Concentration inequalities for random tensors
Roman Vershynin
TL;DR
This work develops two tensor concentration frameworks for simple random tensors $X = x_1 \otimes \cdots \otimes x_d$ with independent coordinates: a convex concentration theorem for convex Lipschitz functionals and a Euclidean concentration theorem for Euclidean functionals $f(x)=\|Ax\|_H$. Both results achieve optimal, dimension-free dependence on the degree $d$, with precise ranges for the deviation parameter $t$, and rely on a novel maximal inequality controlling products of norms of independent vectors. The authors further apply these results to show that random tensors are well conditioned when the degree satisfies $d = o(\sqrt{n/\log n})$, yielding high-probability lower bounds on linear combinations of tensor samples. The techniques blend telescoping expansions, martingale concentration, MGFs for quadratic forms, and a careful tensorization that avoids exponential loss in $d$, advancing the understanding of tensor concentration beyond prior polynomial-chaos bounds. These results have potential implications for tensor decompositions and higher-order random structures in theoretical computer science and high-dimensional probability.
Abstract
We show how to extend several basic concentration inequalities for simple random tensors $X = x_1 \otimes \cdots \otimes x_d$ where all $x_k$ are independent random vectors in $\mathbb{R}^n$ with independent coefficients.

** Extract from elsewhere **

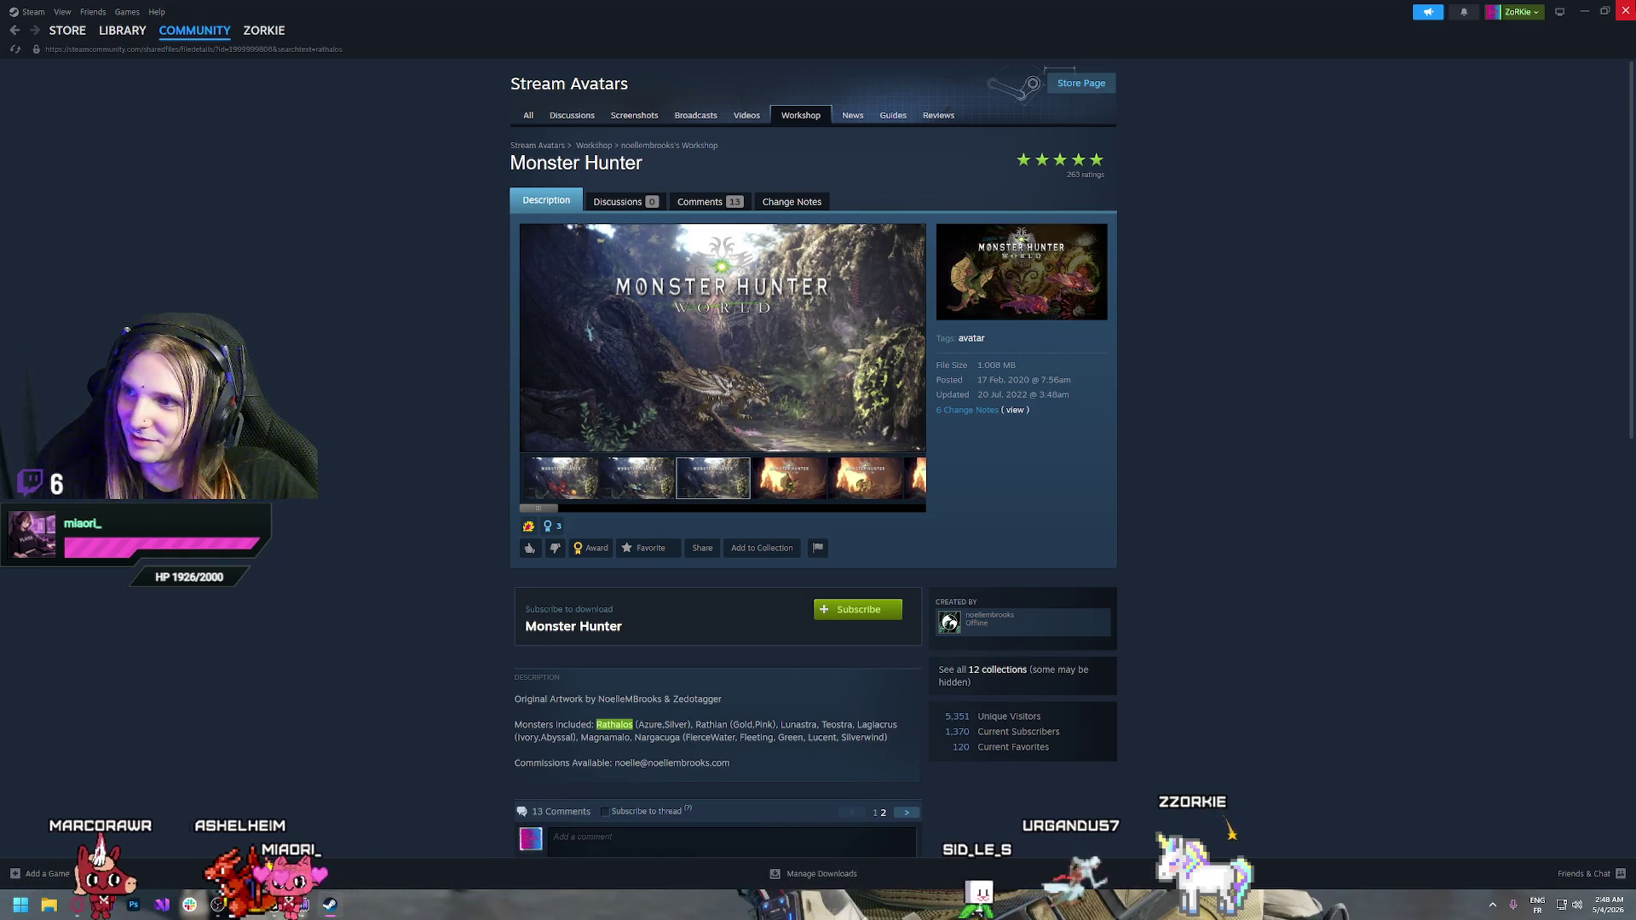
{"action": "left_click", "coordinate": [1625, 11]}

The new results have optimal dependence on the dimension $n$ and the degree $d$. As an application, we show that random tensors are well conditioned: $(1-o(1)) n^d$ independent copies of the simple random tensor $X \in \mathbb{R}^{n^d}$ are far from being linearly dependent with high probability. We prove this fact for any degree $d = o(\sqrt{n/\log n})$ and conjecture that it is true for any $d = O(n)$.